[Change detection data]
[Start of Attachment]
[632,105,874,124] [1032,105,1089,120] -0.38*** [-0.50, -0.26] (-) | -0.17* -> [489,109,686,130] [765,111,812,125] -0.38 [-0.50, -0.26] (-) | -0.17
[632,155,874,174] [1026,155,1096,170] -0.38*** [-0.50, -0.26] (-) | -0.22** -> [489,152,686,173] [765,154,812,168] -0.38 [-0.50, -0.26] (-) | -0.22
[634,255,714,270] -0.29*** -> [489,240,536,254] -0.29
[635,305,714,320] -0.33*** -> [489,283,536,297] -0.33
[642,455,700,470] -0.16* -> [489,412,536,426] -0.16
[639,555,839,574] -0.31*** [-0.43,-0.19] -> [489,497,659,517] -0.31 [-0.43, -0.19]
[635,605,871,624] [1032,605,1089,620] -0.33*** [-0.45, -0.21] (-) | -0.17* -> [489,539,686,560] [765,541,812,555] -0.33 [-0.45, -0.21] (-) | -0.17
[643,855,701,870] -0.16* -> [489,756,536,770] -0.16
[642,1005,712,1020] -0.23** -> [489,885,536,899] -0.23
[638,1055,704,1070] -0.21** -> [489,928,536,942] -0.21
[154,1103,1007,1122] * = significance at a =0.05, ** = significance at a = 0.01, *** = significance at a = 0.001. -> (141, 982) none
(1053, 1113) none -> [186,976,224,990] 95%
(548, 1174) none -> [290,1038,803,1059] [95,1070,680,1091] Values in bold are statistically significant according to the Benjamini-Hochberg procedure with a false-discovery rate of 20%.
[End of Attachment]
* _Task goal_
Only the lines from the one holding "[638,1055,704,1070] -0.21** ->" through the final line of the entries, both included, should be given again, word for word.

* _Solution_
[638,1055,704,1070] -0.21** -> [489,928,536,942] -0.21
[154,1103,1007,1122] * = significance at a =0.05, ** = significance at a = 0.01, *** = significance at a = 0.001. -> (141, 982) none
(1053, 1113) none -> [186,976,224,990] 95%
(548, 1174) none -> [290,1038,803,1059] [95,1070,680,1091] Values in bold are statistically significant according to the Benjamini-Hochberg procedure with a false-discovery rate of 20%.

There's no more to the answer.